Captain’s Memories of The Worlds 2019

So the World Champs have been and gone, and yes it was wet very wet, but that did not dampen the spirit and enthusiasm of the race fans who flocked to the roadside in their thousands.
Mads Pedersen surprised in the men’s race by becoming the first Danish World Champion in the event after winning the sprint in a three-man breakaway. Italy’s Matteo Trentin started the sprint but took silver while Stefan Kung of Switzerland took bronze. One of the favourites, Mathieu van der Poel of the Netherlands, had also been in the breakaway but could not follow it on the last lap and ended over ten minutes behind.
This left four men where Italy’s Gianni Moscon later lost contact; he finished in fourth place but was unable to help his teammate Trentin. Three-time champion Peter Sagan made a late break away from a larger group but could not catch the leaders and came fifth followed by Michael Valgren of Denmark.

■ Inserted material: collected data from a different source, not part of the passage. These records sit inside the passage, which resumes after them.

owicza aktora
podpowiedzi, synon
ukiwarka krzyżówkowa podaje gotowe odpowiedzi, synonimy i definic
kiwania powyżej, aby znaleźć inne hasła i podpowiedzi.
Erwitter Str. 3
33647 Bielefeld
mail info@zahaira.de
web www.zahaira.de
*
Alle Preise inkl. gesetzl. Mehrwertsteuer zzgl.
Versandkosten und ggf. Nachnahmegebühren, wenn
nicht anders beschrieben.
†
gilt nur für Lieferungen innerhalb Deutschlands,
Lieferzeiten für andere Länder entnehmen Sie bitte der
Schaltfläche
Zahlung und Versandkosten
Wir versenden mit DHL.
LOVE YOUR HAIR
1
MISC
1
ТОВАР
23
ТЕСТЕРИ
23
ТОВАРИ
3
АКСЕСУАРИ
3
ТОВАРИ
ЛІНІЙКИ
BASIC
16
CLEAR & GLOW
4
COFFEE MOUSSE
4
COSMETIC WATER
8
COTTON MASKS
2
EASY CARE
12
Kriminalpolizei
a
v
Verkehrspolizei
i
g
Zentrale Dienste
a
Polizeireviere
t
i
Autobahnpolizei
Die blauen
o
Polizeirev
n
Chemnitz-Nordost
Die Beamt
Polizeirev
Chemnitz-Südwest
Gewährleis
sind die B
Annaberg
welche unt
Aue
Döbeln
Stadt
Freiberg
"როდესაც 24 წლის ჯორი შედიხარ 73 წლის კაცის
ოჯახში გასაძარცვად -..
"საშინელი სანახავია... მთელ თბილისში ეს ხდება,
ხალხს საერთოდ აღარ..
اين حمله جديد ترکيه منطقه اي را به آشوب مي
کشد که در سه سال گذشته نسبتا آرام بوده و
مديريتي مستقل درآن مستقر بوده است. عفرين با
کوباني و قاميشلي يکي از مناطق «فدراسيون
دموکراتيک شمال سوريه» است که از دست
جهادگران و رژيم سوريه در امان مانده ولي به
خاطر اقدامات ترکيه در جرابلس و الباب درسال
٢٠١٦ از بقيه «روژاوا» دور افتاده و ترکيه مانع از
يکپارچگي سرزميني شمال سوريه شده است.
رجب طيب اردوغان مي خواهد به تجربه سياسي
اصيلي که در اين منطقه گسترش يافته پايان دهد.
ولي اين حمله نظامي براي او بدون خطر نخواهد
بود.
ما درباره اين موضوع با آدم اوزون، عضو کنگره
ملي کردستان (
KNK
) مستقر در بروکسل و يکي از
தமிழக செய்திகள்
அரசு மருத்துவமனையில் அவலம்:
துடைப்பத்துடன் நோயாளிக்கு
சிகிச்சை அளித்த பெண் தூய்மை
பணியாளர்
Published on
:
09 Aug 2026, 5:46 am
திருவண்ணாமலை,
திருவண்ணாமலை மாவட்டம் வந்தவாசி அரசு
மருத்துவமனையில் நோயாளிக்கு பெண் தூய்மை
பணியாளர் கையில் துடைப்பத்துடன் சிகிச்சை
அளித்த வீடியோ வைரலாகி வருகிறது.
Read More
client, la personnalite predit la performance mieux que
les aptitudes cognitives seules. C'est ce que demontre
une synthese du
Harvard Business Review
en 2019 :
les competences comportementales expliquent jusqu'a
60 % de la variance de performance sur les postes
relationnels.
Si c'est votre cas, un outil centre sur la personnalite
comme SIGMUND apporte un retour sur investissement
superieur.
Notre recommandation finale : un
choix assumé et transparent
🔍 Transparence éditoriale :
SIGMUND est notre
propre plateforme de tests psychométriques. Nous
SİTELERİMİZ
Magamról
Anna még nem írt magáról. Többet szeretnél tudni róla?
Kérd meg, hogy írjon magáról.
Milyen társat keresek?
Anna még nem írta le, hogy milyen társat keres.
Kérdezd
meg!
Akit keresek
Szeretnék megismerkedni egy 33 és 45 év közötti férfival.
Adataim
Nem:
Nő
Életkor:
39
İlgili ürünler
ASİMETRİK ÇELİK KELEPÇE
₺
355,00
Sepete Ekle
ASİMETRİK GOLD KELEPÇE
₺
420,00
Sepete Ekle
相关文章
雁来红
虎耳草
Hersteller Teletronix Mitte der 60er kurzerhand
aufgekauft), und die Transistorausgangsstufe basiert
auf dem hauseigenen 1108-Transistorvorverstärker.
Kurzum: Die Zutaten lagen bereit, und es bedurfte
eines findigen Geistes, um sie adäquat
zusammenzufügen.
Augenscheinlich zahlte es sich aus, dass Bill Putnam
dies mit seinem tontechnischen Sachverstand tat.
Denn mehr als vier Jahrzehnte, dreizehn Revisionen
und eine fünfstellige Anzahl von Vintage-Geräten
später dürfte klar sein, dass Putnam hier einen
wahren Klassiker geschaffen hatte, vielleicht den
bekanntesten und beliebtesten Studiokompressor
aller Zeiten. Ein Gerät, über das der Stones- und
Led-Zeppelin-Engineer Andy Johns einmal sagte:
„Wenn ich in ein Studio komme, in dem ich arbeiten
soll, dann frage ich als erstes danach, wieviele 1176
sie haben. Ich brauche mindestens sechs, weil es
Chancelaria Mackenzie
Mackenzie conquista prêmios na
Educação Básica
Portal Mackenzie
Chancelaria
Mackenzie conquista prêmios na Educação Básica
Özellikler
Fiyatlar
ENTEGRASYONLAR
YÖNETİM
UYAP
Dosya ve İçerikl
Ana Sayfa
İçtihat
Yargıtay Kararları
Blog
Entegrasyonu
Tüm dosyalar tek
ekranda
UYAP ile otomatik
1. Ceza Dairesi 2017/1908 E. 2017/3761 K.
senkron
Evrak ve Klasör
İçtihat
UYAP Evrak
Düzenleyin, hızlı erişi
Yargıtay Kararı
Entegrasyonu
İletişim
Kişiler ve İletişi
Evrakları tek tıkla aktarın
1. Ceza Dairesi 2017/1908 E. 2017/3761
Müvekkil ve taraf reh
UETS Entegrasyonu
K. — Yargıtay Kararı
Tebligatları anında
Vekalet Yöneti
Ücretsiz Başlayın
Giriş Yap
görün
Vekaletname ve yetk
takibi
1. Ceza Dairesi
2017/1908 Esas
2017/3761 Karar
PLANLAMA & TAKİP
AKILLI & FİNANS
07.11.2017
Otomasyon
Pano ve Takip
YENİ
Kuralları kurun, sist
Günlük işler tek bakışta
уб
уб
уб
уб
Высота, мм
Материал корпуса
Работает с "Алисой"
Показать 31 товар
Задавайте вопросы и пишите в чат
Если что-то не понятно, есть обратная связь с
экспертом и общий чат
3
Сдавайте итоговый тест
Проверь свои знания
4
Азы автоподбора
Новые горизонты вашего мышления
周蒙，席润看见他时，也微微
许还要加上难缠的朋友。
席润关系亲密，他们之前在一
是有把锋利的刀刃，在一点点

A World Championship race is very demanding on the riders even in perfect conditions. The race had been shorted due to the conditions but was still 162 miles in length and with over six and a half hours of racing in none stop heavy rain it took its toll on the riders.
Of over 190 starters only 45 finished. Cycling Weekly summed up the scene after the riders had finished. “Many looked like the reanimated corpses of bike riders, their skin sallow and eyes sunken; some had difficulty stringing a sentence together; all were shivering uncontrollably”. Let’s not doubt it, my friends, cycle road racing is the toughest and best of all sports. These men and women don’t have a half time or get to stop for some refreshment, unlike these pampered, pansy overpaid tennis players who have to stop after five minutes of so-called effort and have a sit-down and a glass of lemon and barley water!
Dutch woman Annemiek van Vleuten won the women’s race. She made her winning move over the Lofthouse climb only 45k into the 150k race. Not even a chase group of Great Britains’ Lizzie Deignan, Chloe Dygert (USA), Denmark’s Cecille Uttrup Ludwig, Clara Koppenberg (Germany) and the Italian duo of Elisa Long Borghini and Soraya Paladin could put a dent in Van Vleuten’s advantage. Her Dutch teammate Anna van der Breggan was also in the chase but had the luxury of sitting back and skipping turns, and ended up securing the silver medal.
It was wonderful to spend time in the fan zone and see fans from across the world, most of them from Europe, many Belgium and Dutch people and also fans from further away, Australia, New Zealand, Columbia, Canada and the USA. People of all ages, tiny tots on their tiny bikes may be having a go for the first time, old-timers who have done it all seen it all and been everywhere. The thrill of watching the riders out on the finishing circuit, hurtling down Pot Bank aiming at things that weren’t in their site yet but soon would be!
 While Chip and I were in a cafe having a coffee and a sandwich an older man came in, no one in there recognized him or gave him a second glance, but I did, It was Vin Denson. So I stood up to speak to him, you could see the delight on his face that someone knew who he was. Vin Denson was one of the very best domestiques back in the 1960s. He rode for Rik van Looy in the Belgium Solo Flandria team, while there an owner and DS  and also a rider from another team had been watching him, the owner was Raphael Geminiani and the rider Jaques Anquetil. They soon had him in the St Raphael team. Vin helped Anquetil to many of his wins including 5 TDFs. Anquetil moved from St Raphael to Bic, but he took Vin with him. The loyal domestiques hardly ever get to stand on the podium, working very hard for their leaders it’s they who reap all the glory and are remembered, while the domestiques are forgotten by many. Who remembers Eddy Merckx’s loyal super domestique Martin van den Bosch, not many I suppose, but I do.
The World Championships is a fantastic event; it brings cycling fans from all over the world together, many of them singing dancing and having fun.
As Chip and I walked back up the Beckwithshaw road to the crossing point, there was Vin sat quietly on his chair watching the riders go past. Across the road was the large VIP marquee, full of people eating drinking and chatting and I felt a touch of sadness, if anyone should have been in there, it should have been Vin.